TEXTO PARA LEER:
•••

Prisionero de mi mismo

Con respecto al reciente PREMIO DE EXCELENCIA en el 18th World Press Freedom International Editorial Cartoon Competition, en Ottawa Canadá, Angel Boligan, yo te felicito y expreso mi gran respeto y admiración a ti y tu trabajo.

Aprovechando uno de los últimos cartones de Ángel, tomé como tema el cambio que se está dando en México…

Cuantas personas no se sienten así ahora mismo, con la indecisión de generar un cambio que al mismo tiempo puede ser el “se acabó la robadera” para muchos, no sólo los políticos, misma robadera (hormiga o a gran escala), con la que habían “ajustado” el día a día y que no por AMLO sino porque la gente ya esta hundida en el hartazgo y desesperación.

Pero también existen personas que se han dedicado a robar de todo en los hospitales, y oficinas en México, ya sean del gobierno o empresas particulares… ¡hasta las plumas y servilletas se roban!

Es por eso que muchas personas sienten esa zozobra, tanto por el miedo que nos infunden en la tele y la radio, como por el miedo al autojuicio personal que cada quien tendrá que asumir y llevar a cabo si es que queremos un cambio real en México, y si éste lo hacemos la mayoría, al resto de personas no les quedará de otra más qué seguir la voluntad mayoritaria, como lo hacen ahora para las cosas que están mal en el día a día pero como no pasa nada las seguimos haciendo y eventualmente el paradigma se instala como algo normal, como algo bueno…

Ojo, no estoy diciendo cambio en el gobierno de México nada más, hay que saber diferenciar entre lo tangible y lo consecuente de la corrupción, pues si no lo sabemos distinguir es muy posible que no podamos actuar en un cambio a favor de toda la población.

•••

(Líneas extraídas)
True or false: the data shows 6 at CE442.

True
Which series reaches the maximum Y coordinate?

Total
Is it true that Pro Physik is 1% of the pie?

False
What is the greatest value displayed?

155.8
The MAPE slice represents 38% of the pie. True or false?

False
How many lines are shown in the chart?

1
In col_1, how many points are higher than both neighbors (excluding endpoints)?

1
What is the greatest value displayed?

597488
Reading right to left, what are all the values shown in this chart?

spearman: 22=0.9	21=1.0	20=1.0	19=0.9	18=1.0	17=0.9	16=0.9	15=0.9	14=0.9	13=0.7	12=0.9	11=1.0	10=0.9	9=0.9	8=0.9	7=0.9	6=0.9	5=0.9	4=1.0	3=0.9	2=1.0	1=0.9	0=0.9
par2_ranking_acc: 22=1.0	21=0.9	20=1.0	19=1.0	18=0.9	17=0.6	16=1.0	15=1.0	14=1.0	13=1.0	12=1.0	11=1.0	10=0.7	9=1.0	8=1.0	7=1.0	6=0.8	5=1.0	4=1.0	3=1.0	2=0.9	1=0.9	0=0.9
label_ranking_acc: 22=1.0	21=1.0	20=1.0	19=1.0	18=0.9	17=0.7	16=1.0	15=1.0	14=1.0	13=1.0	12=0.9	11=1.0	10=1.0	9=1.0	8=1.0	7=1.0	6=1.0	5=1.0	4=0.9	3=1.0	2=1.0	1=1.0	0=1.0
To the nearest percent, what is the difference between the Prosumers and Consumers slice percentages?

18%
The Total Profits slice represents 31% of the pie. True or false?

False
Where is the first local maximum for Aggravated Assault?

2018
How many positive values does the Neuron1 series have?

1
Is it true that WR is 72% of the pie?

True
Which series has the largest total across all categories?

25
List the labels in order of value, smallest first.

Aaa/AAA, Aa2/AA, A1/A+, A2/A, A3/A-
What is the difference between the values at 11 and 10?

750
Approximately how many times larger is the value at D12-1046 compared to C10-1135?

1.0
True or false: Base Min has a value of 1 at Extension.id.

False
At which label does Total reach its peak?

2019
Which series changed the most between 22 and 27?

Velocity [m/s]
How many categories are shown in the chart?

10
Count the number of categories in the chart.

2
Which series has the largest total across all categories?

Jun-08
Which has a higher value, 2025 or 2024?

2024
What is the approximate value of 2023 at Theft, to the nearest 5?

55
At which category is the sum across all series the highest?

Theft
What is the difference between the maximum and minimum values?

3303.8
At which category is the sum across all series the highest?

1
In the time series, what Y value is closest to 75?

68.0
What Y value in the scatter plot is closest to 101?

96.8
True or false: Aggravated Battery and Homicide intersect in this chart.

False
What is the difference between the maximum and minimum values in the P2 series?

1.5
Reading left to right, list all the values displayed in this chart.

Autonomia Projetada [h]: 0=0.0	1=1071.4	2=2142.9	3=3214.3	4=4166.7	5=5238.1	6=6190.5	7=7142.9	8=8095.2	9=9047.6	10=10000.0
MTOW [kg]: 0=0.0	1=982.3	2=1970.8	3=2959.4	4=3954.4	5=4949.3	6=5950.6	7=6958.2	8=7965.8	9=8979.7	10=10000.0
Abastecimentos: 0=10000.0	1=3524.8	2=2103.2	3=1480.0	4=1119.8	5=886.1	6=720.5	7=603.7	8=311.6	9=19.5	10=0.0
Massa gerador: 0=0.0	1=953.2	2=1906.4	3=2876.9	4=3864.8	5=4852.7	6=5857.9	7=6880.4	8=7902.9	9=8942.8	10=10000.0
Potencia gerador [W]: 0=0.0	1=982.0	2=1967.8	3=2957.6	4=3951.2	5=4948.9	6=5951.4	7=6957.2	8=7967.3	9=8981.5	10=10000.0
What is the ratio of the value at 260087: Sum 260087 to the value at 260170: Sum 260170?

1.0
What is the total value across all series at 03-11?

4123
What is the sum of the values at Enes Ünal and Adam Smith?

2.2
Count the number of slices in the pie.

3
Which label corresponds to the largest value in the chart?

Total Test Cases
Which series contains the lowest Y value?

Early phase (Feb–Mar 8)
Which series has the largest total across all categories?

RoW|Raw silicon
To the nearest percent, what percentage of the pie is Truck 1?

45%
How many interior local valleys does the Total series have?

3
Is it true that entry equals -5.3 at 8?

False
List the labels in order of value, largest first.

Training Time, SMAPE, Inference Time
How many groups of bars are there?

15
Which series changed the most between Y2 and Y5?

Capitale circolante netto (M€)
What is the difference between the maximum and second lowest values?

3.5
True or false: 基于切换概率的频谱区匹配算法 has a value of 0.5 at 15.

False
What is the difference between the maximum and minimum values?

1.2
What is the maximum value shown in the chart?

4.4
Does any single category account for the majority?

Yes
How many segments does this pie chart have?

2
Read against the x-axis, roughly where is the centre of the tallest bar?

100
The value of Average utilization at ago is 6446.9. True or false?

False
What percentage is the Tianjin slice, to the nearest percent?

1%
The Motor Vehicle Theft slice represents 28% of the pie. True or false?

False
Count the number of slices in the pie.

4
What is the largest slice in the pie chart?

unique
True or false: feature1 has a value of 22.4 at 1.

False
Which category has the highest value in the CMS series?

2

•••

COMPRUEBA TU COMPRENSIÓN:
**A.** Repite, sin cambiar nada, el fragmento del texto sobre el cambio en México que empieza con las palabras que contienen "Cuantas personas no" y termina con "hartazgo y desesperación.".
**B.** Retoma el texto sobre el cambio en México y continúalo a partir de su última oración.

RESPUESTAS DADAS:
**A.**
Cuantas personas no se sienten así ahora mismo, con la indecisión de generar un cambio que al mismo tiempo puede ser el “se acabó la robadera” para muchos, no sólo los políticos, misma robadera (hormiga o a gran escala), con la que habían “ajustado” el día a día y que no por AMLO sino porque la gente ya esta hundida en el hartazgo y desesperación.

**B.**
Es el doble filo de un arma poderosa, la corrupción nos duele en lo profundo del alma, pero también, a veces nos ayuda a salir de apuros y nos “ahorra” tiempo. ¿a costa de qué, o de quienes?

Solo me queda pensar que a costa de uno mismo, de nuestros hijos y de los hijos de nuestros hijos.

Estamos prisioneros de nosotros mismos en una jaula qué nos mantiene al mismo tiempo agachados, pero que si nos fijamos bien, solamente hay que tener la valentía de ostentar la frente en alto sabiendo que nuestro historial de corrupción es nulo, y si no fuera así, por lo menos de que estamos empezando a cortar la colaboración larga qué nos pueden pisar en cualquier momento si desde hoy no conseguimos eliminar malas prácticas en nuestro quehacer diario.